Большой госпитальный лагерь, в котором лечились мои подопечные, располагался недалеко от Оксфорда, и при каждом удобном случае – какие выпадали не слишком часто – я ехал на велосипеде в Оксфорд и отводил душу в тамошних прекрасных книжных лавках. Как раз в одной из них – если совсем точно, в магазине «Блэкуэллс», и, если его с тех пор не перестроили, я могу точно указать место, где стоял, – меня осенила Гениальная Идея.
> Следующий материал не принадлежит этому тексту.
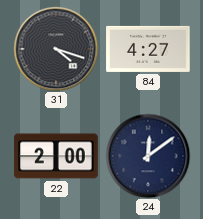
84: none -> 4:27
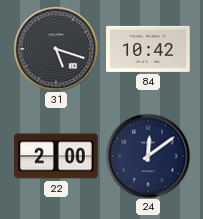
31: 4:18 -> 5:18
84: 4:27 -> 10:42
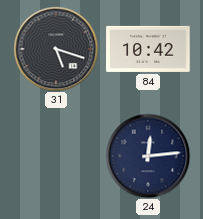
22: 2:00 -> none
24: 12:09 -> 12:14
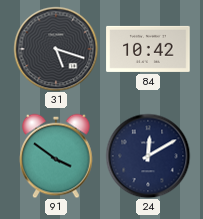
91: none -> 3:51
24: 12:14 -> 12:10
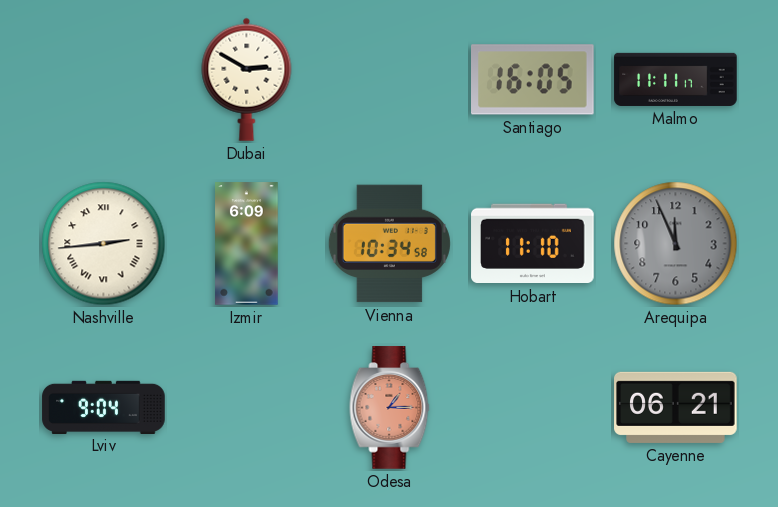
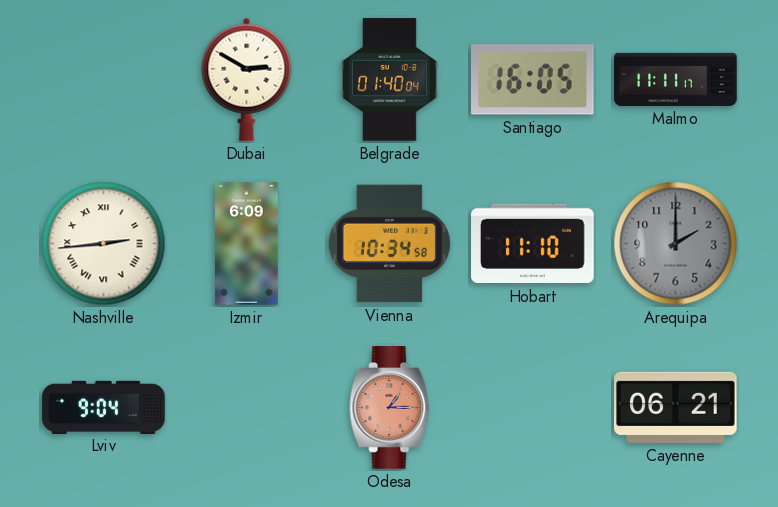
Belgrade: none -> 01:40
Arequipa: 11:56 -> 2:00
К тому времени я начал заново собирать небольшую библиотеку. Несколько книг я провез с собой через всю Италию; я прятал их среди лекарств в аптечке, потому что нам не разрешалось иметь книги, дневники и вообще что угодно, в чем могла содержаться информация, полезная врагу. Но у нескольких человек книги были. Моя библиотека – «Religio Medici» Брауна, подарок Чарли, трехтомная «Анатомия меланхолии» Бертона издательства «Эвримэн» и «Оксфордская хрестоматия английской поэзии» – погибла в развалинах гостиницы. Эти книги я выбрал потому, что их должно было хватить надолго: их можно читать, перечитывать и снова читать. Особенно я ценил старого доброго Бертона. Сэр Уильям Ослер, мой герой среди медиков, назвал его книгу величайшим медицинским трактатом авторства неспециалиста. Это потому, что она была основана на тщательных исследованиях и неустанном любопытстве, а не из-за ее особенной научности. Бертон говорил, что написал книгу о меланхолии, чтобы развеять собственную меланхолию, но я не думаю, что он серьезно страдал этим недугом. Такое чувство юмора, как у него, не вяжется с депрессией, переходящей в отчаяние. Я легко нашел такие же книги на замену пропавшим, а еще покупал новые – столько, сколько рассчитывал увезти в багаже или отправить домой через Атлантику (пока еще небезопасную). Но вдруг прямо там, в магазине «Блэкуэллс», я увидел книгу, которую какое-то время именовал Кладовой Мусора, пока не проникся к ней таким уважением, что стал называть ее Кладовой Золота. Она называлась «Спутник чтеца-декламатора», и на титульном листе значилось, что она содержит стихотворения на любой случай, подходящие для чтения вслух.